Description
Problem to Solve
Suppose there is some (any) kind of issue affecting the server, or the connection to it. In a recent incident we had a TypeDB Cloud cluster node that was not responding to the user_token
GRPC request. This meant that TypeDB.cloudDriver
(using, in our case, either the Java driver or Rust driver) would hang indefinitely, rather than throwing an error.
Proposed Solution
The most obvious solution would be to add a timeout to GRPC calls in the Rust driver.

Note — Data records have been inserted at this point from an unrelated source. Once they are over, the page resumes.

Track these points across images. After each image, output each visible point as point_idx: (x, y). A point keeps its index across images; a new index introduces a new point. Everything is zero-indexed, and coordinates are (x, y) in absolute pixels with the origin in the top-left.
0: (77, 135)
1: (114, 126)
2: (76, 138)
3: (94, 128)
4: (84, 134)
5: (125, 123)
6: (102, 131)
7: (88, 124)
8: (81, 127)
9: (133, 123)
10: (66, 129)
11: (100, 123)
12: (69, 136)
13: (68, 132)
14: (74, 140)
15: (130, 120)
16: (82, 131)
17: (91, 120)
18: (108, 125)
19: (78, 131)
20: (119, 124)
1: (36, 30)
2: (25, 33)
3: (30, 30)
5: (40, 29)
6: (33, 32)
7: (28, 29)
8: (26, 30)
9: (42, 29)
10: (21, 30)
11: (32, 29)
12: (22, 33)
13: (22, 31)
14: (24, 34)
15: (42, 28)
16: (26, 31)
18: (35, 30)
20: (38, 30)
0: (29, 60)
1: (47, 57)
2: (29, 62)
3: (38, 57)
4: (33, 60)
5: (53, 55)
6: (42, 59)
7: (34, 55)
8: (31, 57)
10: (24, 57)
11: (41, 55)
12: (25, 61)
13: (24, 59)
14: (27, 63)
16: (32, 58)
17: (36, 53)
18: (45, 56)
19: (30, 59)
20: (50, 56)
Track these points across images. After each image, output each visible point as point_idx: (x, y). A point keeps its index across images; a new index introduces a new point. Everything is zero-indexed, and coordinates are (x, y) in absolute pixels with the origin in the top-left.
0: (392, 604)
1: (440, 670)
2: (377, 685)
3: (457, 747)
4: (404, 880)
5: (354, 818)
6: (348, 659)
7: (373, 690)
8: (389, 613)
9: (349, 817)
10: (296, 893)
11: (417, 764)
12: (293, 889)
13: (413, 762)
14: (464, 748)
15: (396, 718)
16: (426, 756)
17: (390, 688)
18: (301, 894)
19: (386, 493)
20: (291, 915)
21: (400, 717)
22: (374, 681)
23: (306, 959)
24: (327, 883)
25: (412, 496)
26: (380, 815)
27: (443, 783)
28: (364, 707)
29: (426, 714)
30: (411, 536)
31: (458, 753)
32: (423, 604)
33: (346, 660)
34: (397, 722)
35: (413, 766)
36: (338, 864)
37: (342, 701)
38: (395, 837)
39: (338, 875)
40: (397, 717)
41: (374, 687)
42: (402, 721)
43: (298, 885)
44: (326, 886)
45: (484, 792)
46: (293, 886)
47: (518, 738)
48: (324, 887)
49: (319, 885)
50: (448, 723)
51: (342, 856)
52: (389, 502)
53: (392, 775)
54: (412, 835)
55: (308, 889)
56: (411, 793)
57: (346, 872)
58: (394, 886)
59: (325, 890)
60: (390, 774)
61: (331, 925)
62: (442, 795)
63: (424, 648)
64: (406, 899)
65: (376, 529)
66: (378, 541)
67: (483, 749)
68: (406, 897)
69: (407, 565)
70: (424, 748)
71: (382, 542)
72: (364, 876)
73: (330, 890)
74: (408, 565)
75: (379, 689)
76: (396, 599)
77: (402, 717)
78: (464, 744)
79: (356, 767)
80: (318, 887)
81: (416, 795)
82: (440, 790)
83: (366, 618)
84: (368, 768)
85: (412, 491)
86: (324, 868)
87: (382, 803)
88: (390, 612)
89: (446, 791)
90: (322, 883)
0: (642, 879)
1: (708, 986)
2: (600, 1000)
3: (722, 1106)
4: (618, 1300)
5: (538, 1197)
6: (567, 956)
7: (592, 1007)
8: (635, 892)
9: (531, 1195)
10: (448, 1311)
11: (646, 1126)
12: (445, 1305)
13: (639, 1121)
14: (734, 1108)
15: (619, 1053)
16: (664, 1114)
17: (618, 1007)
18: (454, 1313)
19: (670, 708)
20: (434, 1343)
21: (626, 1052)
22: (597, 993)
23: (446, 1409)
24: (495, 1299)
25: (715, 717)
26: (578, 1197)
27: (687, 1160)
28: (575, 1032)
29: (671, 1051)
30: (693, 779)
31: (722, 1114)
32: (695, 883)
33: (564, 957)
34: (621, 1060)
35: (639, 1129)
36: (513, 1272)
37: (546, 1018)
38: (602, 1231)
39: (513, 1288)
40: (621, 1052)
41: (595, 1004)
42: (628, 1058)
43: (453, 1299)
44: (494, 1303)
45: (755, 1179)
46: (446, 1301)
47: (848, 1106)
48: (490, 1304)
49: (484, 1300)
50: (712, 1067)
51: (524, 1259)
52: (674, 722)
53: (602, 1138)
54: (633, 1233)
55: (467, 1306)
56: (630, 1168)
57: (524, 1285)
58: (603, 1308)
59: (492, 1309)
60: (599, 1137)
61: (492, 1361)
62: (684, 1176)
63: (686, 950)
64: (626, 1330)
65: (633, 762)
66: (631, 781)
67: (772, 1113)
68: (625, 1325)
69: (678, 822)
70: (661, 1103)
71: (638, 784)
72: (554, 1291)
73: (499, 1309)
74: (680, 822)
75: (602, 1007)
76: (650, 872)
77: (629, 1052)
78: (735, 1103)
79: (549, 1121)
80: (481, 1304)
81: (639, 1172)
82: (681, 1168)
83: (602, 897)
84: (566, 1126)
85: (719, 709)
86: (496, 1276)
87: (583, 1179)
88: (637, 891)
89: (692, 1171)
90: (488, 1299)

This would need to be done with care, as long-running queries are legitimate.
Additional Information
We ran the following test...
let connection = Connection::new_cloud_with_translation(
[
("address1", "localhost:1729"),
("address2", "localhost:1730"),
("address3", "localhost:1731"),
]
.into(),
Credential::without_tls("username", "password")
)
.unwrap();
... with the following modifications to our source code (println
statements)
/* connection/network/transmitter/rpc.rs */
pub(in crate::connection) fn start_cloud(
address: Address,
credential: Credential,
runtime: &BackgroundRuntime,
) -> Result<Self> {
println!("{}", address.clone().to_string());
let (request_sink, request_source) = unbounded_async();
let (shutdown_sink, shutdown_source) = unbounded_async();
runtime.run_blocking(async move {
println!("a");
let (channel, call_credentials) = open_callcred_channel(address, credential)?;
println!("b");
let rpc = RPCStub::new(channel, Some(call_credentials)).await;
println!("c");
tokio::spawn(Self::dispatcher_loop(rpc, request_source, shutdown_source));
Ok::<(), Error>(())
})?;
Ok(Self { request_sink, shutdown_sink })
}
/* connection/network/stub.rs */
pub(super) async fn new(channel: Channel, call_credentials: Option<Arc<CallCredentials>>) -> Self {
println!("d");
let mut this = Self { grpc: GRPC::new(channel), call_credentials };
println!("e");
if let Err(err) = this.renew_token().await {
warn!("{err:?}");
}
println!("f");
this
}
async fn renew_token(&mut self) -> Result {
if let Some(call_credentials) = &self.call_credentials {
trace!("renewing token...");
println!("g");
call_credentials.reset_token();
let req = user::token::Req { username: call_credentials.username().to_owned() };
trace!("sending token request...");
println!("h");
let token = self.grpc.user_token(req).await?.into_inner().token;
println!("i");
call_credentials.set_token(token);
trace!("renewed token");
println!("j");
}
Ok(())
}
This produced the following output ...
running 1 test
localhost:1730
a
b
d
e
g
h
test integration::network::address_translation has been running for over 60 seconds
This indicates that it hung at self.grpc.user_token(req).await
in renew_token
.
Naturally, you'd need a broken server to actually reproduce the issue; we hypothesise that it stops responding when there are too many concurrent connections to it.
Putting the server on a breakpoint might also work.